Abstract

Electromagnetic heating such as microwave processing has evolved as a promising technique to bond polymer substrates due to its ability to achieve non-contact, selective heating and localized melting. In microwave assisted bonding process, two polymer layers such as PMMA (polymethyl methacrylate) substrates can be bonded by heating a thin layer of dielectric material placed between the polymer layers. To better understand the bonding process of polymer layers, a detailed theoretical analysis has been presented. In this analysis, the bonding process of polymer substrates has been modeled as a multilayered composite slab exposed to microwave radiations. The electric field distribution along each layer is computed from simplified Maxwell’s equation under plane wave configuration, and the Poynting theorem is used to find the volumetric power absorbed by each layer.
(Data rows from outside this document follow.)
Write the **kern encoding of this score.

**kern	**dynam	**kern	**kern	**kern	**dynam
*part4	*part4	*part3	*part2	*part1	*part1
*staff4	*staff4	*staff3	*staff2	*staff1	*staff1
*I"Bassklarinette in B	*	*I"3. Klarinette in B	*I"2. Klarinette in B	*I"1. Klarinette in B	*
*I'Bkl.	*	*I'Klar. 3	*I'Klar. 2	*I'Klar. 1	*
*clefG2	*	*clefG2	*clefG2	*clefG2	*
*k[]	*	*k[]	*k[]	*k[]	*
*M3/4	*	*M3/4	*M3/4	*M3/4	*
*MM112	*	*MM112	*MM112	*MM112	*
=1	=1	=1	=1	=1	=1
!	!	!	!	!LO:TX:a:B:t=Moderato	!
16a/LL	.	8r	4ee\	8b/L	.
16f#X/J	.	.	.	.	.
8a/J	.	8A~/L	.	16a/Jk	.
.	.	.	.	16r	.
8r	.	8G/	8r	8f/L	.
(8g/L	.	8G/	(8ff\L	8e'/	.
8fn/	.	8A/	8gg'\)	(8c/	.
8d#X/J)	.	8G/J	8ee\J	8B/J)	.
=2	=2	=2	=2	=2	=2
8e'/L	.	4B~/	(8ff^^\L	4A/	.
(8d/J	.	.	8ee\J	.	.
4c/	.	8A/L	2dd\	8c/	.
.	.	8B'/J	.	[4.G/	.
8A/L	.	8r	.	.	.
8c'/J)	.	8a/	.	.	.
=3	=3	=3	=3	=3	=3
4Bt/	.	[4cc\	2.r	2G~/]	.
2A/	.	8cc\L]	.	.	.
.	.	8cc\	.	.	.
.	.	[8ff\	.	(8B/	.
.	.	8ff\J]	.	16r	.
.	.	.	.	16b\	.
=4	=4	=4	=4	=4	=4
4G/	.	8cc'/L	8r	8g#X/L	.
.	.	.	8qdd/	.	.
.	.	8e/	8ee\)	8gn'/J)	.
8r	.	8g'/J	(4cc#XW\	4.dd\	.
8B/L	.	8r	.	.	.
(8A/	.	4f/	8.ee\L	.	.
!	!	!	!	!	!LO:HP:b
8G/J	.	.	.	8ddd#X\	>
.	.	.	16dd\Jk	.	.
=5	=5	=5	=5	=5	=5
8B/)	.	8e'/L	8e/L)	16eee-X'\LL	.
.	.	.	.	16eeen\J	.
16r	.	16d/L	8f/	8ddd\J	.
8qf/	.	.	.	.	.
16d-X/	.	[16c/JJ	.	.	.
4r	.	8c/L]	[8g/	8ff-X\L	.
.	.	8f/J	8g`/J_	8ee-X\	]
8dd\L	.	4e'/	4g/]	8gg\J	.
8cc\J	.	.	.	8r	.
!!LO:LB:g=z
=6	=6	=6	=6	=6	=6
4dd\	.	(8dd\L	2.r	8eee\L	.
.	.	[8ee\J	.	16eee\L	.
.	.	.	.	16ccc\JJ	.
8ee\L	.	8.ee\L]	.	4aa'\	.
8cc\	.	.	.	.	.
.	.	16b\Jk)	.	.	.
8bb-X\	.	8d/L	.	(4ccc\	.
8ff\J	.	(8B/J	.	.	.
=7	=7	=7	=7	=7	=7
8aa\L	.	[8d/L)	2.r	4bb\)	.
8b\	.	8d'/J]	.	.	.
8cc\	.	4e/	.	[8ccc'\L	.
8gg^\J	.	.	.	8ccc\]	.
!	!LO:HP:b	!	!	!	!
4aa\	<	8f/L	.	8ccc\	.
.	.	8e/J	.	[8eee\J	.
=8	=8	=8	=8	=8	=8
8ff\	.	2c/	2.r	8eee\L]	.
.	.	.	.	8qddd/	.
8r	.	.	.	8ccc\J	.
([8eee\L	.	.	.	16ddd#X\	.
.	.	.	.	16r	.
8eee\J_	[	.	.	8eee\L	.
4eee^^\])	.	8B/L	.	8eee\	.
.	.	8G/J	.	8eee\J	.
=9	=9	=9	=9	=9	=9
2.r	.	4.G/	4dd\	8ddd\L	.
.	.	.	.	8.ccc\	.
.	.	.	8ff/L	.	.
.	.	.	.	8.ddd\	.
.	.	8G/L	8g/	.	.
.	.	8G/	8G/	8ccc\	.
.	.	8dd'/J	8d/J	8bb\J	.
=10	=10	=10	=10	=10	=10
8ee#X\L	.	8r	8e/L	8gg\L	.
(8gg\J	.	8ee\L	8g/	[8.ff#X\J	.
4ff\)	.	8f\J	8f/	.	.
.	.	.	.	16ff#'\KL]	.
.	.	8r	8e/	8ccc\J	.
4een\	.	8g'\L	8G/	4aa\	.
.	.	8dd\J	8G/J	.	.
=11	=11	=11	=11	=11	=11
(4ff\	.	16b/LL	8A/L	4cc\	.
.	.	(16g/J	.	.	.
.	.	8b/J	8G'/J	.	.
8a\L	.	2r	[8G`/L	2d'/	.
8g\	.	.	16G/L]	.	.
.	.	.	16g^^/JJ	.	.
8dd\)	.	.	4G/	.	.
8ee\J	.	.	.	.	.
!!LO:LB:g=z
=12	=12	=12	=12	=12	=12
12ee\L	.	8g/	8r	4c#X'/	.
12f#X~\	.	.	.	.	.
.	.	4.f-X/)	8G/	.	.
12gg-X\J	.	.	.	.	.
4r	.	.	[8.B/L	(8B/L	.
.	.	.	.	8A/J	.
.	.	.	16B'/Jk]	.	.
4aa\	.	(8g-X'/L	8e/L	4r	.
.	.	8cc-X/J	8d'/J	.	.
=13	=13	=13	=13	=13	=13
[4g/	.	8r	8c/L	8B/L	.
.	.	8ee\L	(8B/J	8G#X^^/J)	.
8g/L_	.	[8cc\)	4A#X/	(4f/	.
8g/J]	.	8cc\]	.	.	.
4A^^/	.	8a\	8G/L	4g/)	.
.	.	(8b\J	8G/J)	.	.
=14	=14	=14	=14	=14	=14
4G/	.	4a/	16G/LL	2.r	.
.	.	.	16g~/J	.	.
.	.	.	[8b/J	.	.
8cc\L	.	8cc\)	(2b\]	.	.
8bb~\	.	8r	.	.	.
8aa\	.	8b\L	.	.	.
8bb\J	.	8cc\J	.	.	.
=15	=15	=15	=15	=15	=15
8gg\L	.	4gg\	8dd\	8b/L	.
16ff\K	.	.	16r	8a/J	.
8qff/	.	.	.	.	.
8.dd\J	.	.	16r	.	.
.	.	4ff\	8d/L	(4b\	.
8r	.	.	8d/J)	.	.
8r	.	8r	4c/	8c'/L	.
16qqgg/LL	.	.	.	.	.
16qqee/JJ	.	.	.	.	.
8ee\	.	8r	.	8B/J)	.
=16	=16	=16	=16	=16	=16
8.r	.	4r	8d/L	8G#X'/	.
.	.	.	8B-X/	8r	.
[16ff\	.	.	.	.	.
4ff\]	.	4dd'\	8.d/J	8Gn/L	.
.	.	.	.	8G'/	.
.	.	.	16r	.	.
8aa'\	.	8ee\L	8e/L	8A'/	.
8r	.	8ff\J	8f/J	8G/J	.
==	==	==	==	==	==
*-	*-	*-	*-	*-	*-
The absorbed power is then used as the source term in unsteady energy equation which is solved by linear decomposition and separation of variables techniques. Finally, the closed form analytical solution obtained from this analysis is used to study the effect of material properties on temperature distribution of polymer substrate (PMMA) with poly-aniline as intermediate sacrificial layer. The analysis was carried out at household microwave frequency (2.4GHz) with temperature dependent dielectric properties for both poly-aniline and PMMA layers. Our results show that dielectric properties, layer thickness, heat transfer coefficient and processing time have significant influence on the heating pattern. Results also show that the temperature of the PMMA substrate remains below the melting point globally, except at the interface of the poly-aniline layer due to its transparent nature to incident microwave radiation at 2.4GHz.